EggHatch-AI Tutorial
Chapter 9: Explainable Comparison
Chapter 9: Explainable Comparison
EggHatch-AI now includes a structured comparison layer for gaming laptop questions. This is one of the most meaningful recent changes in the repository because it moves the system from “giving recommendations” to explaining why one option wins over another.
Before this feature, the project could summarize trends, sentiment, and candidate laptops, but the final answer still depended heavily on free-form LLM wording. That made comparisons harder to trust.
The new comparison flow changes that by producing a deterministic comparison object before the final response is written.
Why This Matters
Laptop shopping is full of tradeoffs:
- price vs performance
- portability vs thermal headroom
- review quality vs raw specs
- value vs premium features
If the system only answers with prose, the user gets a recommendation but not necessarily a decision framework. The new comparison module gives EggHatch-AI a more explainable shape.
What The Comparison Layer Produces
The comparison helper generates a structured object that includes:
- the recommended laptop
- a short summary of why it won
- top reasons
- main tradeoffs
- ranked candidate laptops
- dimension winners
Those dimensions are intentionally simple and local to the current POC:
- Performance
- Value
- Reviews
- Portability
The Flow
flowchart LR
Query["Comparison query"] --> Detect["Detect comparison intent"]

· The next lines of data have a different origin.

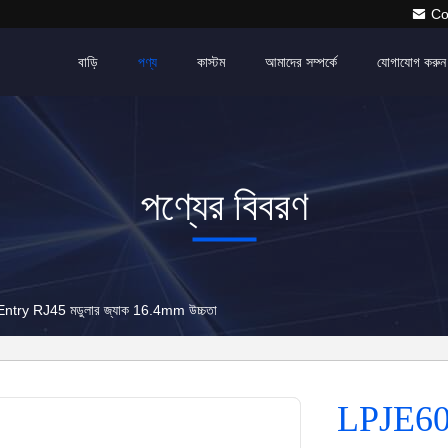
Co
বাড়ি
পণ্য
কাস্টম
আমাদের সম্পর্কে
যোগাযোগ করুন
পণ্যের বিবরণ
ry RJ45 মডুলার জ্যাক 16.4mm উচ্চতা
LPJE60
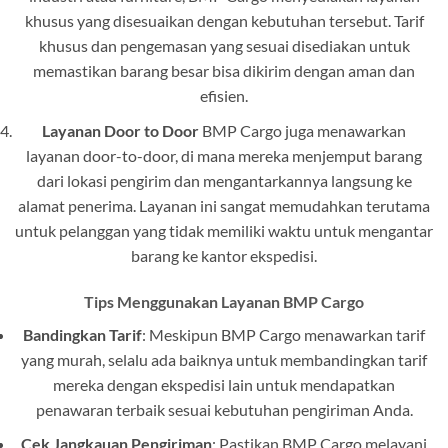
khusus yang disesuaikan dengan kebutuhan tersebut. Tarif
khusus dan pengemasan yang sesuai disediakan untuk
memastikan barang besar bisa dikirim dengan aman dan
efisien.
Layanan Door to Door
BMP Cargo juga menawarkan
layanan door-to-door, di mana mereka menjemput barang
dari lokasi pengirim dan mengantarkannya langsung ke
alamat penerima. Layanan ini sangat memudahkan terutama
untuk pelanggan yang tidak memiliki waktu untuk mengantar
barang ke kantor ekspedisi.
Tips Menggunakan Layanan BMP Cargo
Bandingkan Tarif
: Meskipun BMP Cargo menawarkan tarif
yang murah, selalu ada baiknya untuk membandingkan tarif
mereka dengan ekspedisi lain untuk mendapatkan
penawaran terbaik sesuai kebutuhan pengiriman Anda.
Cek Jangkauan Pengiriman
: Pastikan BMP Cargo melayani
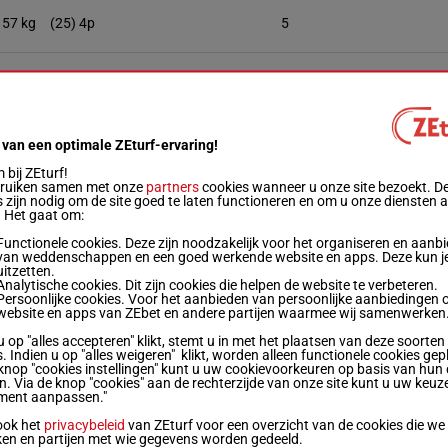
57 kg
(25) 4p
5
57 kg
9p
8
57 kg
(25) 4p
6
 van een optimale ZEturf-ervaring!
bij ZEturf!
bruiken samen met onze
partners
cookies wanneer u onze site bezoekt. D
57 kg
2
 zijn nodig om de site goed te laten functioneren en om u onze diensten 
. Het gaat om:
Functionele cookies. Deze zijn noodzakelijk voor het organiseren en aanb
57 kg
7p 5p
7
van weddenschappen en een goed werkende website en apps. Deze kun je
uitzetten.
Analytische cookies. Dit zijn cookies die helpen de website te verbeteren.
Persoonlijke cookies. Voor het aanbieden van persoonlijke aanbiedingen 
website en apps van ZEbet en andere partijen waarmee wij samenwerken
56.5 kg
8p (25) 8p 4p 7p 4p 6p 2p 11p 4p 4p
4
u op "alles accepteren" klikt, stemt u in met het plaatsen van deze soorten
. Indien u op "alles weigeren" klikt, worden alleen functionele cookies gep
knop "cookies instellingen" kunt u uw cookievoorkeuren op basis van hun 
55.5 kg
(25) 7p 7p (24) 2p 4p 3p
3
en. Via de knop "cookies" aan de rechterzijde van onze site kunt u uw keuz
ment aanpassen."
ook het
privacybeleid
van ZEturf voor een overzicht van de cookies die we
53.5 kg
8p
1
ken en partijen met wie gegevens worden gedeeld.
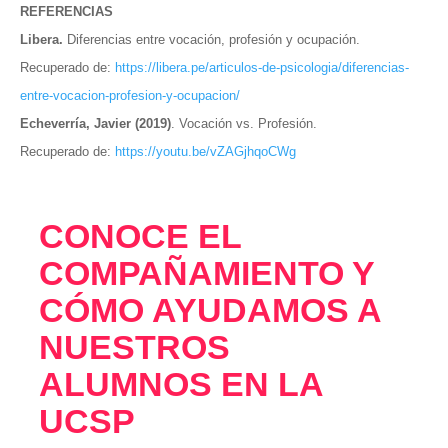
REFERENCIAS
Libera.
Diferencias entre vocación, profesión y ocupación.
Recuperado de:
https://libera.pe/articulos-de-psicologia/diferencias-
entre-vocacion-profesion-y-ocupacion/
Echeverría, Javier (2019)
. Vocación vs. Profesión.
Recuperado de:
https://youtu.be/vZAGjhqoCWg
CONOCE EL
COMPAÑAMIENTO Y
CÓMO AYUDAMOS A
NUESTROS
ALUMNOS EN LA
UCSP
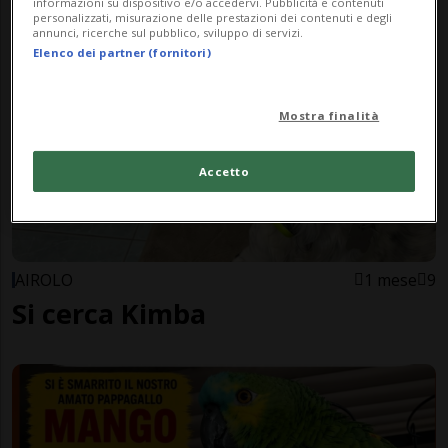
trovata a Piotta
informazioni su dispositivo e/o accedervi. Pubblicità e contenuti
personalizzati, misurazione delle prestazioni dei contenuti e degli
annunci, ricerche sul pubblico, sviluppo di servizi.
Elenco dei partner (fornitori)
Mostra finalità
Accetto
AIROLO
1 mese
9
Si cerca Kimba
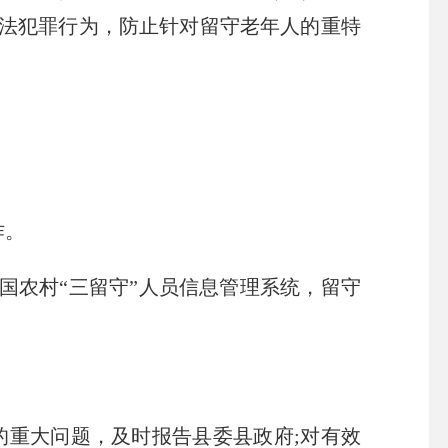
法犯罪行为，防止针对留守老年人的重特
作。
全国农村“三留守”人员信息管理系统，留守
重大问题，及时报告县委县政府;对有效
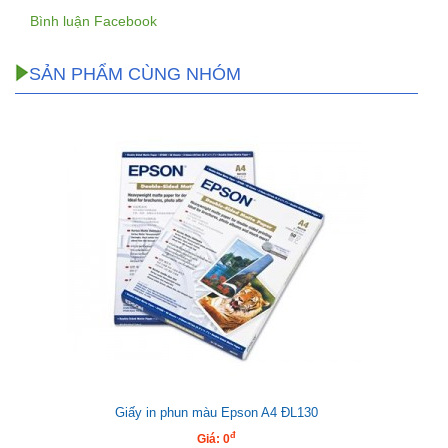
Bình luận Facebook
SẢN PHẨM CÙNG NHÓM
Giấy in phun màu Epson A4 ĐL130
đ
Giá: 0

Detect --> Candidates["Pick top 2-3 laptop candidates"]
Candidates --> Score["Score performance, value, reviews, portability"]
Score --> Rank["Rank candidates"]
Rank --> Explain["Generate reasons and tradeoffs"]
Explain --> UI["Render comparison breakdown in dashboard"]
Where It Lives In The Code
The deterministic logic is isolated in:
app/agents/comparison.py
That file is intentionally not a giant recommendation engine. It is a focused helper that keeps the explanation logic:
- small
- inspectable
- testable
- independent from the LLM wording layer
Why This Is A Good Prototype Design
EggHatch-AI is still a local prototype. That means it should not pretend to have production-grade ranking logic. The comparison helper reflects that philosophy:
- it uses fixture data
- it uses simple weighting instead of hidden models
- it degrades cleanly
- it makes tradeoffs visible
This makes it a better teaching artifact and a better open-source demo.